Do you remember the 1992 Disney animated version of Aladdin? It is—and this is just an objective fact, so don’t bother arguing—the best cartoon Disney ever produced. The genie, voiced by the irreplaceable Robin Williams in the prime of his career, yields “phenomenal cosmic powers” which he puts memorably to use in several scenes and montages throughout the movie.

Each time he needs to grant a wish, or the question of the extent of his capabilities comes up, the genie treats us to a joyous outpouring of power. The whole world responds to the genie’s call-to-arms: pieces of furniture sprout legs and dance; fruit spills forth from bowls and trays; animals defy their very shape and nature for the sake of joining the genie’s song. Even the genie’s own essential form seems utterly free of the constraints of reality: he can dance amid his own two hands and harmonize meaningfully with himself.


Behold: the God of Psalm 65.

This is no somber hymn of repentance, no bulky meditation on God’s absence. If you ever again read Psalm 65 without a big band trumpeting waa-waa-waaaaa (bum bum) in your mind’s ears as Robin Williams insists “You ain’t never had a friend like me,” then I will not have done my job.

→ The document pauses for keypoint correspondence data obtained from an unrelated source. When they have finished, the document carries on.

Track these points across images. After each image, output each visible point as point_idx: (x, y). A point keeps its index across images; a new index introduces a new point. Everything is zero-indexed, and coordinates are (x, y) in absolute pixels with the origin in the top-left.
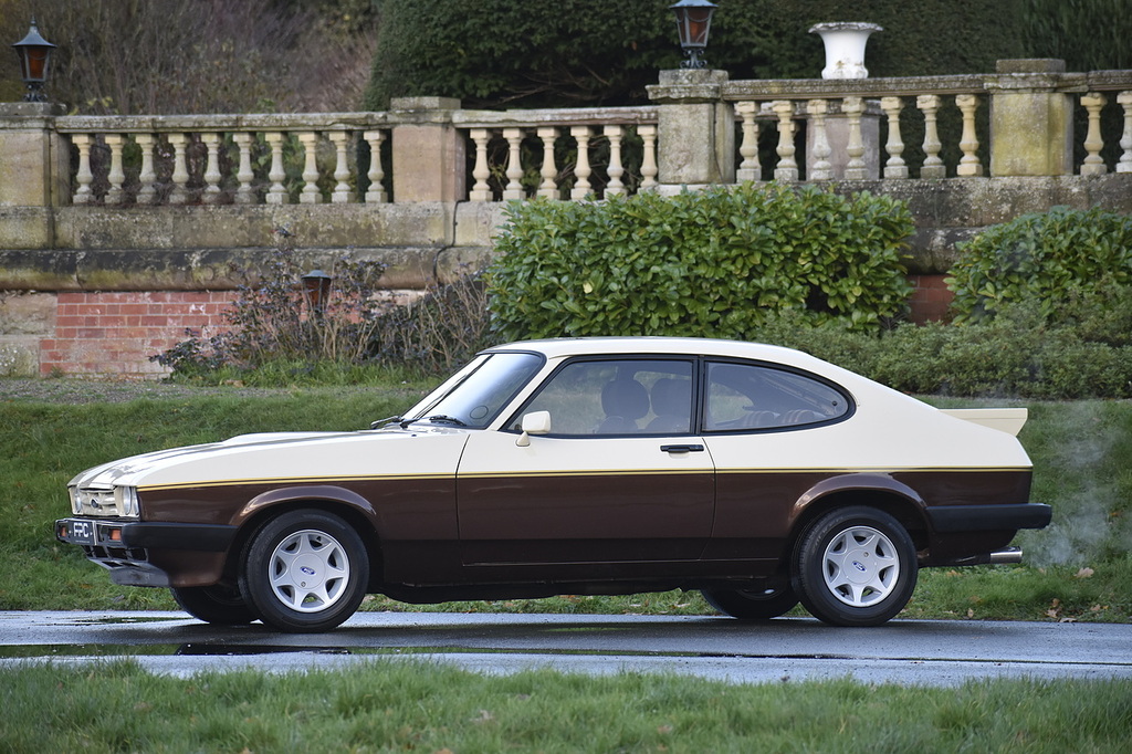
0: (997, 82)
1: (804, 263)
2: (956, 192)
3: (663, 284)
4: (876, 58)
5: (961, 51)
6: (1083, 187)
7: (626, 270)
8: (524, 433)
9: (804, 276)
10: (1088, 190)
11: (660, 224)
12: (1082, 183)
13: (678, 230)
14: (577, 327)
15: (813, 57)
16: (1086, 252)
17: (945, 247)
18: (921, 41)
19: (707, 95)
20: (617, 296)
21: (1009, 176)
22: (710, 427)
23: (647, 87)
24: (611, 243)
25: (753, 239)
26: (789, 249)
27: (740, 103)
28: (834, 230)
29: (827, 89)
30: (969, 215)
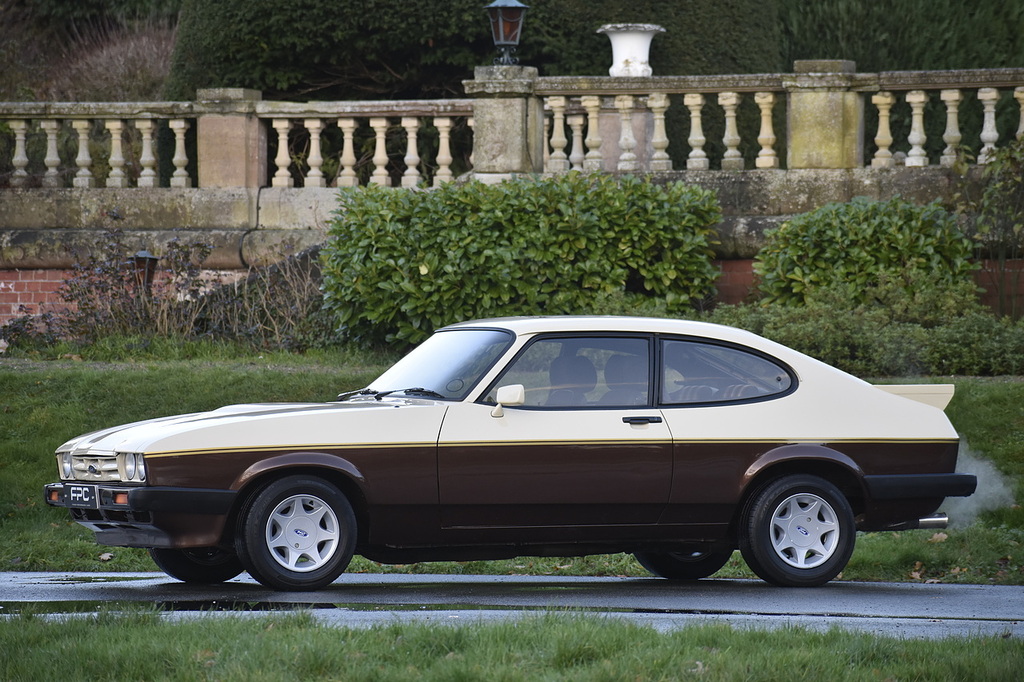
0: (795, 81)
1: (624, 248)
2: (756, 183)
3: (495, 266)
4: (658, 57)
5: (731, 52)
6: (875, 179)
7: (460, 253)
8: (499, 406)
9: (624, 260)
10: (879, 182)
11: (492, 211)
12: (873, 175)
13: (509, 216)
14: (413, 306)
15: (600, 57)
16: (888, 239)
17: (747, 234)
18: (697, 41)
19: (520, 89)
20: (452, 278)
21: (805, 168)
22: (666, 400)
23: (464, 82)
24: (444, 228)
25: (579, 225)
26: (611, 234)
27: (551, 98)
28: (652, 218)
29: (634, 86)
30: (767, 204)
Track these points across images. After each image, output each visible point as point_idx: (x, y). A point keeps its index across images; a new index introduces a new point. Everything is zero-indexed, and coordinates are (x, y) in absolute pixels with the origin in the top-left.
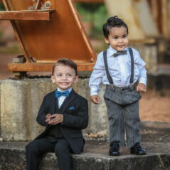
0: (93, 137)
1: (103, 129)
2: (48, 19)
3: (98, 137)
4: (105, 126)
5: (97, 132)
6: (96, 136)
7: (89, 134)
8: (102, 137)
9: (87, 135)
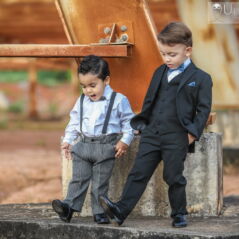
2: (125, 54)
3: (192, 212)
4: (201, 197)
6: (189, 211)
8: (197, 212)
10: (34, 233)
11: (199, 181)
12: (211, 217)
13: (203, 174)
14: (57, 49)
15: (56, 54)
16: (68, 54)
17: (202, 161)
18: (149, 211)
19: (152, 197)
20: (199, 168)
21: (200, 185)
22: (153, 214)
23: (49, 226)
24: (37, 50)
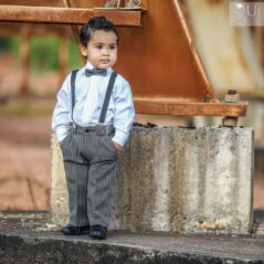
0: (208, 229)
1: (225, 215)
2: (138, 23)
3: (217, 228)
4: (228, 210)
5: (215, 220)
6: (213, 226)
7: (202, 222)
8: (224, 228)
9: (197, 223)
10: (16, 249)
11: (227, 189)
12: (241, 236)
13: (232, 180)
14: (51, 13)
15: (49, 19)
16: (64, 20)
17: (232, 163)
18: (162, 225)
19: (166, 207)
20: (227, 173)
21: (228, 195)
22: (167, 230)
23: (36, 240)
24: (24, 13)
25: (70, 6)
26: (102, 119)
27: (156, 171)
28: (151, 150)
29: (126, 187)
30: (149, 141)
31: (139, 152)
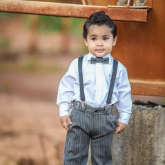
2: (145, 20)
14: (71, 9)
24: (49, 8)
25: (87, 4)
26: (109, 101)
27: (155, 145)
28: (151, 127)
29: (130, 157)
30: (150, 118)
31: (141, 127)
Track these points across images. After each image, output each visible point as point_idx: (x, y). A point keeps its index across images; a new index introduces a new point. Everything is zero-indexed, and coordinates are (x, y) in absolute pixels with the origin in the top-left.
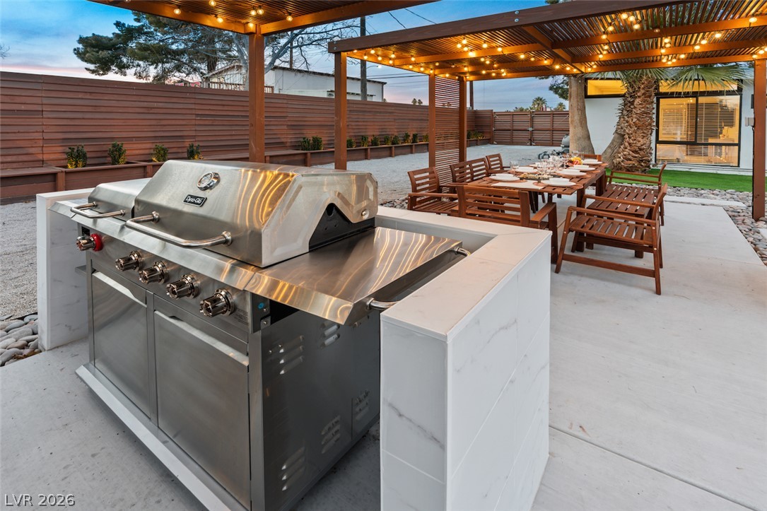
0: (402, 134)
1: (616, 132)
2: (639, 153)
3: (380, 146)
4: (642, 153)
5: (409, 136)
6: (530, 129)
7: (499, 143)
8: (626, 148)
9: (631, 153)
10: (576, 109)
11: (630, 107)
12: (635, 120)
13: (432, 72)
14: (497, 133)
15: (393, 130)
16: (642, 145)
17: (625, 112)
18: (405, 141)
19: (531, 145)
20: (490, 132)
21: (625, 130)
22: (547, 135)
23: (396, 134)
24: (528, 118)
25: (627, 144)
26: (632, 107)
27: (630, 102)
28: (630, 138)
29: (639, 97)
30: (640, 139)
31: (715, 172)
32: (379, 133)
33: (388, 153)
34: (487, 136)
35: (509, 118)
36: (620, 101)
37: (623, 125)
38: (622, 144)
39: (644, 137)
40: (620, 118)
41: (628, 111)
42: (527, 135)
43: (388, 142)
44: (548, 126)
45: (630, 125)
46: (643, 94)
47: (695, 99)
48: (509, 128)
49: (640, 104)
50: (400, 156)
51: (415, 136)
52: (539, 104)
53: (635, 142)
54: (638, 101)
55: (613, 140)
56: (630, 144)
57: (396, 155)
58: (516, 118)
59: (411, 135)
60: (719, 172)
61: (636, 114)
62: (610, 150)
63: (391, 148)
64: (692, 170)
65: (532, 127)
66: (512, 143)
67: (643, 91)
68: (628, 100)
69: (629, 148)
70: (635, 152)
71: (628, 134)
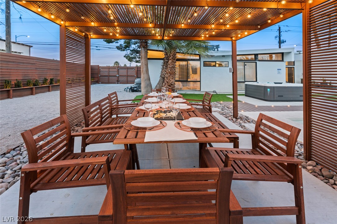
0: (42, 79)
1: (161, 76)
2: (171, 86)
3: (23, 88)
4: (172, 86)
5: (47, 80)
6: (118, 75)
7: (102, 83)
8: (166, 84)
9: (168, 86)
10: (144, 64)
11: (166, 64)
12: (169, 70)
13: (62, 22)
14: (101, 77)
15: (34, 76)
16: (172, 83)
17: (164, 67)
18: (44, 83)
19: (118, 83)
20: (98, 77)
21: (165, 76)
22: (124, 79)
23: (37, 78)
24: (116, 70)
25: (166, 82)
26: (168, 64)
27: (166, 62)
28: (167, 79)
29: (171, 59)
30: (171, 79)
31: (193, 93)
32: (22, 78)
33: (30, 92)
34: (96, 80)
35: (107, 70)
36: (162, 61)
37: (164, 73)
38: (164, 82)
39: (173, 78)
40: (162, 70)
41: (166, 66)
42: (116, 78)
43: (30, 84)
44: (125, 74)
45: (167, 73)
46: (172, 58)
47: (187, 62)
48: (107, 75)
49: (171, 63)
50: (40, 94)
51: (52, 80)
52: (116, 65)
53: (169, 81)
54: (170, 61)
55: (160, 80)
56: (167, 82)
57: (36, 93)
58: (111, 70)
59: (49, 79)
60: (195, 93)
61: (170, 67)
62: (158, 85)
63: (32, 88)
64: (187, 93)
65: (118, 74)
66: (109, 83)
67: (172, 57)
68: (166, 61)
69: (167, 84)
70: (169, 86)
71: (166, 77)
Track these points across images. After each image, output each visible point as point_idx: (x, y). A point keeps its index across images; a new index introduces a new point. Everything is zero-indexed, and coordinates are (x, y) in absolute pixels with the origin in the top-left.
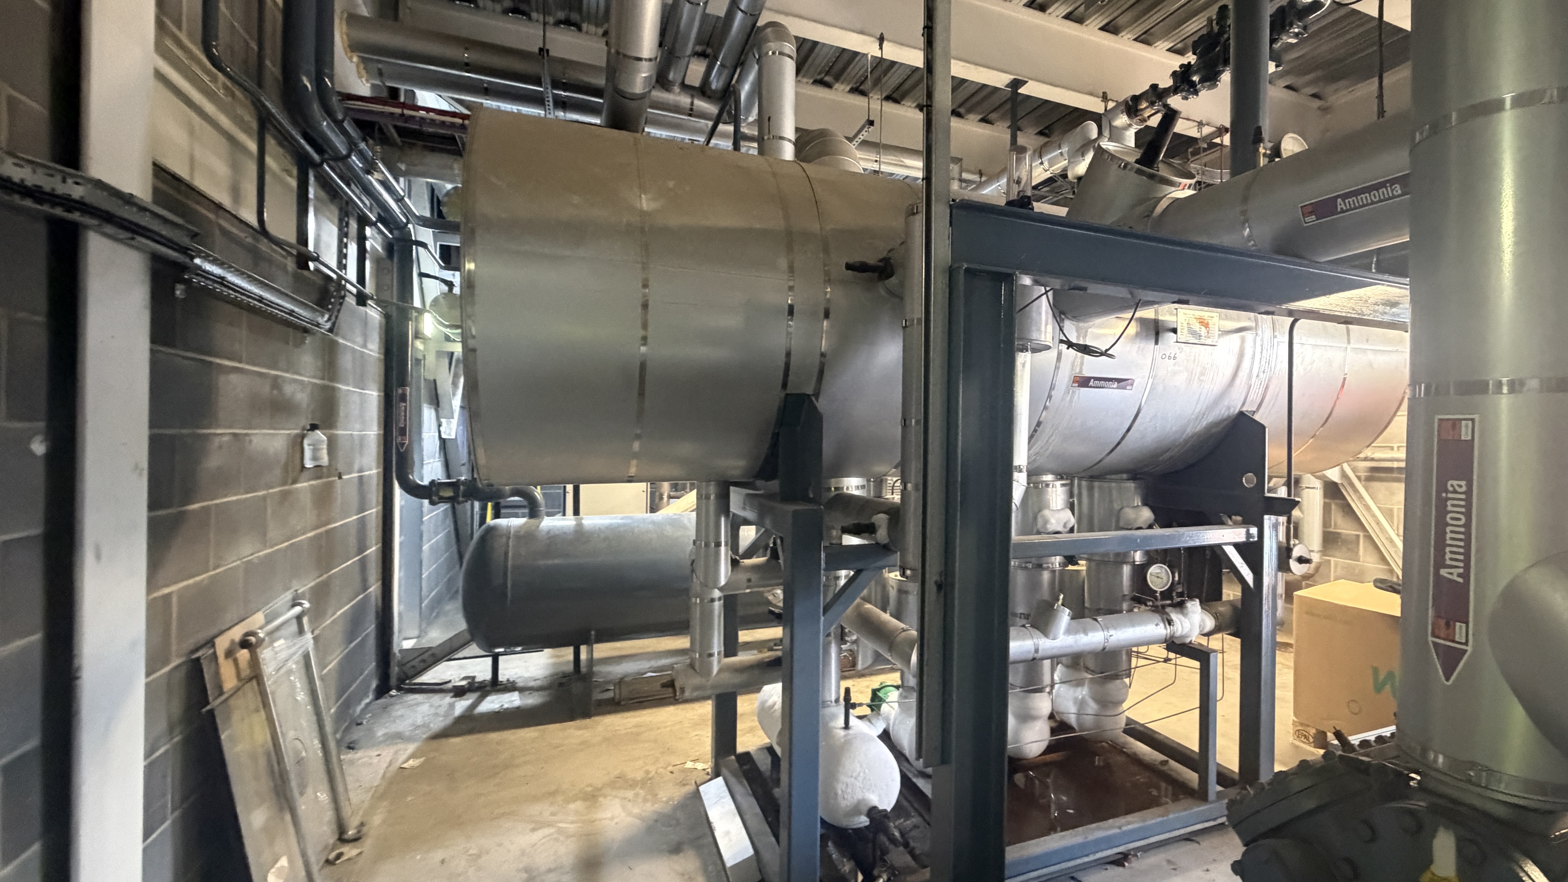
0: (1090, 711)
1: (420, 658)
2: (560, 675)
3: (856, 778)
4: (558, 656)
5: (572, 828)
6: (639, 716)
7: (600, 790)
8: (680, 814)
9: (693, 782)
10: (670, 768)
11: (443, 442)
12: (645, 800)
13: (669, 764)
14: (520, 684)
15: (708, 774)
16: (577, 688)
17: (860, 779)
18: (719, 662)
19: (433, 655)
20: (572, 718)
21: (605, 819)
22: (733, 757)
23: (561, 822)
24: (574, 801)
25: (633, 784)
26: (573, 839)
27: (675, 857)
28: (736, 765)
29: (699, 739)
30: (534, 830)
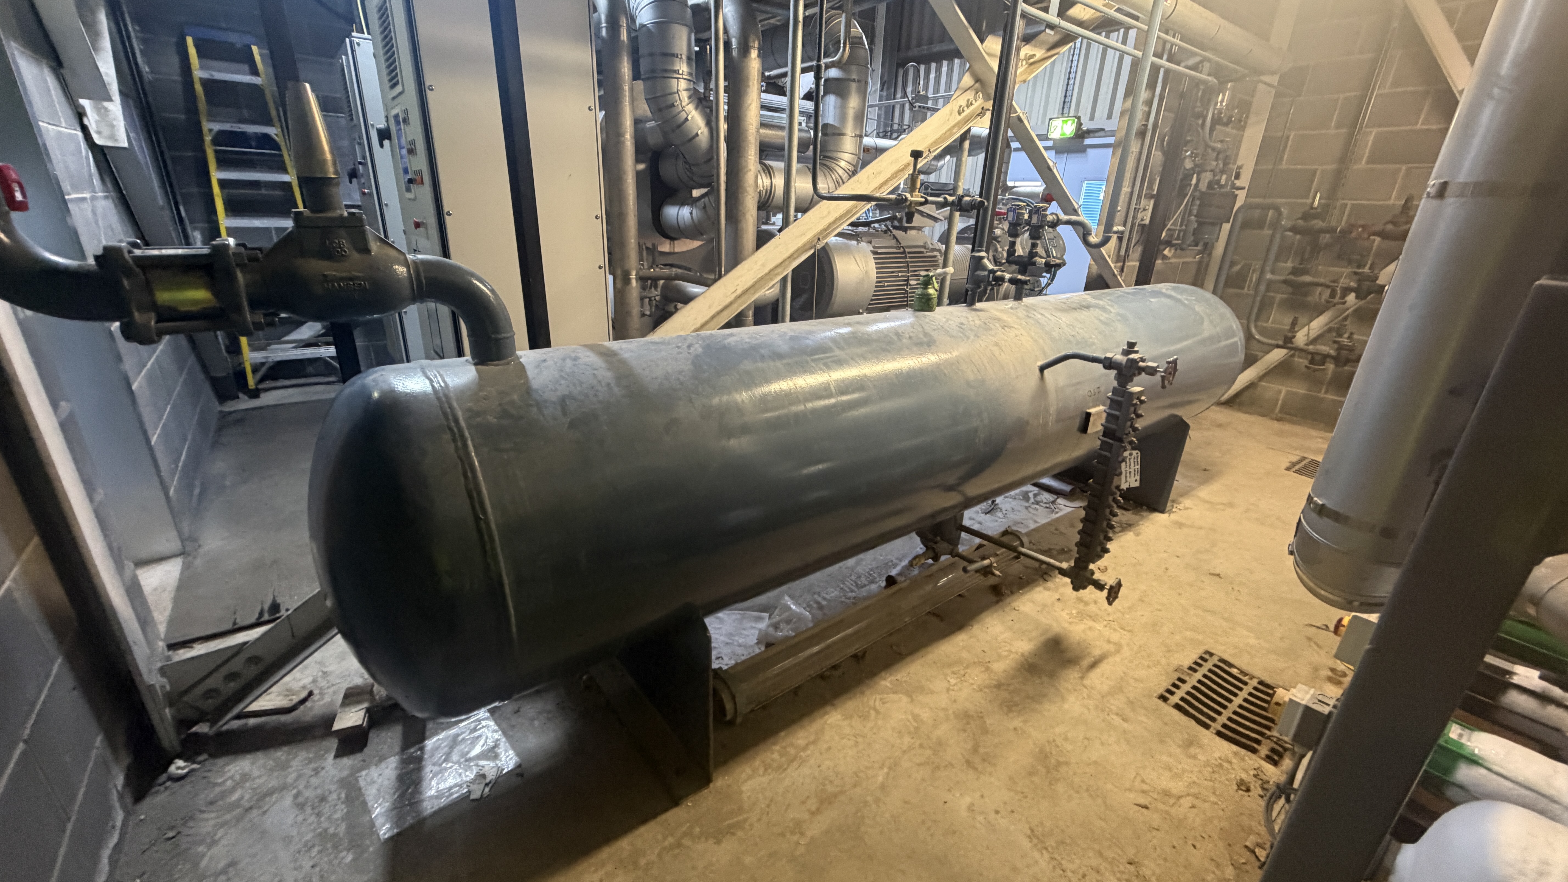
1: (225, 671)
11: (101, 154)
19: (254, 660)
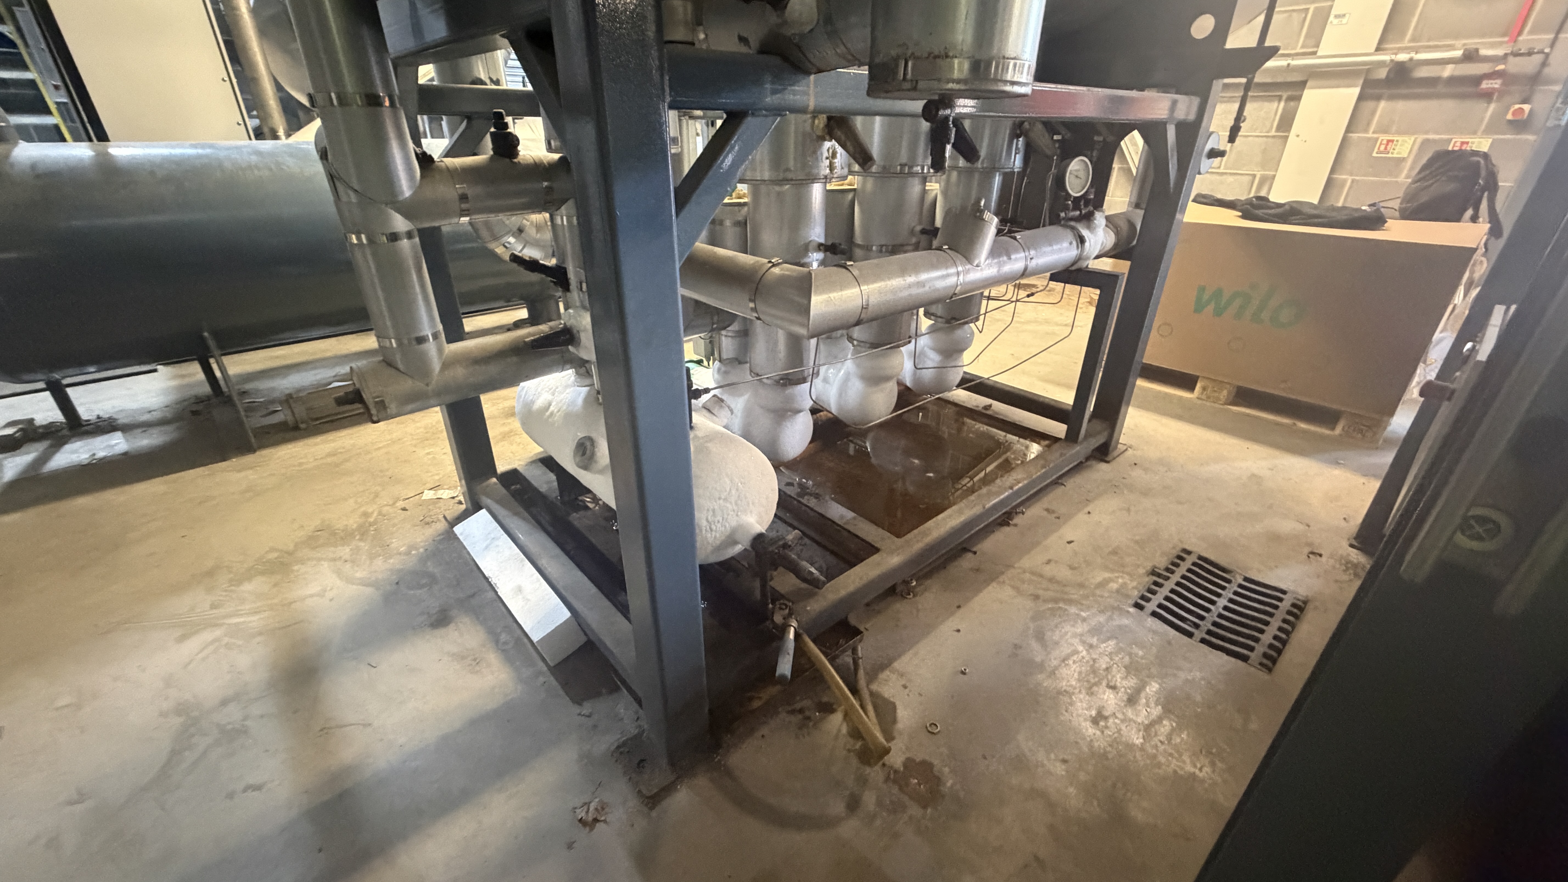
0: (930, 364)
2: (192, 401)
3: (725, 500)
4: (183, 376)
5: (255, 621)
6: (334, 441)
7: (290, 553)
8: (431, 567)
9: (441, 517)
10: (401, 504)
12: (372, 557)
13: (398, 499)
14: (123, 420)
15: (460, 503)
16: (220, 414)
17: (733, 500)
18: (440, 350)
20: (223, 457)
21: (312, 596)
22: (494, 480)
23: (230, 616)
24: (249, 579)
25: (345, 537)
26: (259, 639)
27: (442, 631)
28: (504, 491)
29: (434, 458)
30: (183, 638)
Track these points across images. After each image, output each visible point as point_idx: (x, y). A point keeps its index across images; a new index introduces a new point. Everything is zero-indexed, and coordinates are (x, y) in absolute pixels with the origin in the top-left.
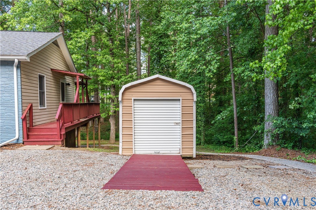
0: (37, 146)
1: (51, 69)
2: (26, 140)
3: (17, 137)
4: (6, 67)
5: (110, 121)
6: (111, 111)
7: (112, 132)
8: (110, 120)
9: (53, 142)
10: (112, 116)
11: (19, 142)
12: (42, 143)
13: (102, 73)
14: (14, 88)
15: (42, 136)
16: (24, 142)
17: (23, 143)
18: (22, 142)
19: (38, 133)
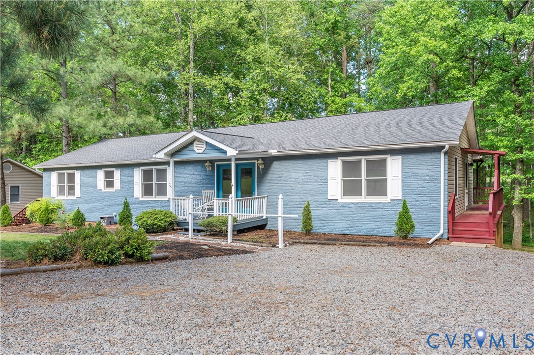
0: (464, 243)
1: (461, 148)
2: (451, 236)
3: (441, 232)
4: (433, 154)
5: (513, 214)
6: (516, 199)
7: (517, 231)
8: (513, 212)
9: (485, 240)
10: (518, 205)
11: (443, 238)
12: (477, 240)
13: (503, 144)
14: (440, 176)
15: (468, 232)
16: (450, 238)
17: (448, 239)
18: (447, 237)
19: (462, 229)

In Psalm 65, the earth positively purrs with the presence of God! The verses tumble one after another in rapid staccato, as if the psalmist can hardly finish a thought without eagerly tripping over the next (“You think that’s good—wait till you hear what else about this God!”). In the first four verses alone—before we even get to the personification of the world itself—God answers prayers, receives all people, forgives overwhelming sin, and draws all chosen to his house where he fills them with good things.


This God, though, this God is so much bigger than what transpires between the divine and the human, says the psalmist. This God plucks mountains forth from the earth and soothes with equal ease the temper of the sea and the roaring of the nations. This God holds nothing back: drenching the land with life and rain and abundant bounty. This God makes garments out of gladness which he drapes over hills and meadows.


Every step of the way—and this is important, terribly important, wonderfully important—there is not one jot of resistance. Like the inanimate objects in the genie’s melody, the valleys and the very sheep that dot their basins rush forward with a giggle and a song at the invitation of their Creator. There is no competitor to God’s providence, no will which would even think to refrain from the Great Refrain of Zion. All the earth shakes loose and stretches forth to meet the coming reign of God.


Psalm 65 is a reminder (Walter Brueggemann would say “reorientation”) of the glory of God that is straining forth from every man, woman, child, critter, hillside, pond, or garden on this green earth. Although the night can be dark and seem endless, this psalm reminds us of the reality that hides just below the surface, ready to sing.